Sets the price that maximizes profit at each moment. Not rule-based repricing; it weighs demand, margin, and competition. Highest write-risk agent (it changes live prices), so it ships last and most cautiously.

Data we have

  • agg.profit_daily (real per-day margin and units), agg.sales_daily_unified (demand history).
  • forecasts.predictions (demand sensitivity context from the lifecycle model).
  • raw.product_skus, raw.products (catalog, cost basis).

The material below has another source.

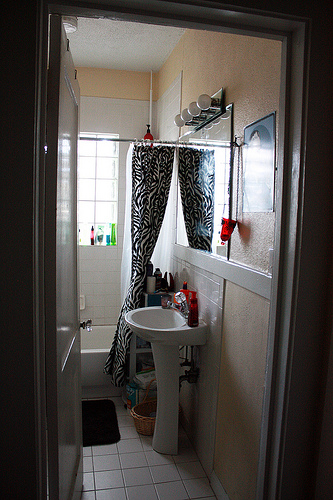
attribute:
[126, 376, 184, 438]
basket — brown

Data we likely need to add

  • Current Buy Box price + competitor prices per ASIN (SP-API Product Pricing / competitive pricing). Not currently pulled; add a pull_pricing.py into raw.pricing_daily.
  • Price-change history + elasticity signal. We have not run price experiments, so elasticity must be estimated from natural price variation and, later, deliberate small tests.

Recommends (for the brief)

  • ASINs priced below profit-maximizing point (leaving margin on the table) and above it (suppressing volume).
  • Competitor stockout opportunities: raise price to capture the gap (Profasee's signature demo move).
  • Suggested price with expected margin/volume impact and confidence.

Actions (action mode, last to ship)

  • Update list/Buy Box price via SP-API, within a min/max band per ASIN, through guarded_action.
  • Always reversible: log prior price; support one-click revert.

Guardrails (strictest)

  • Hard min/max price band per ASIN (never below cost-plus-floor, never above a ceiling) enforced in code.
  • No-fly list for MAP-restricted or legally sensitive ASINs.
  • approve-each for a long time before any autonomy; price is the most visible thing to customers.
  • Small step sizes; no large jumps without approval.

Why last

We have the margin data but not pricing/competitor data or any elasticity history. Build the read-side competitor/price feed first, surface recommendations in the brief, and only consider writes once the recommendations have proven accurate in observe mode for weeks.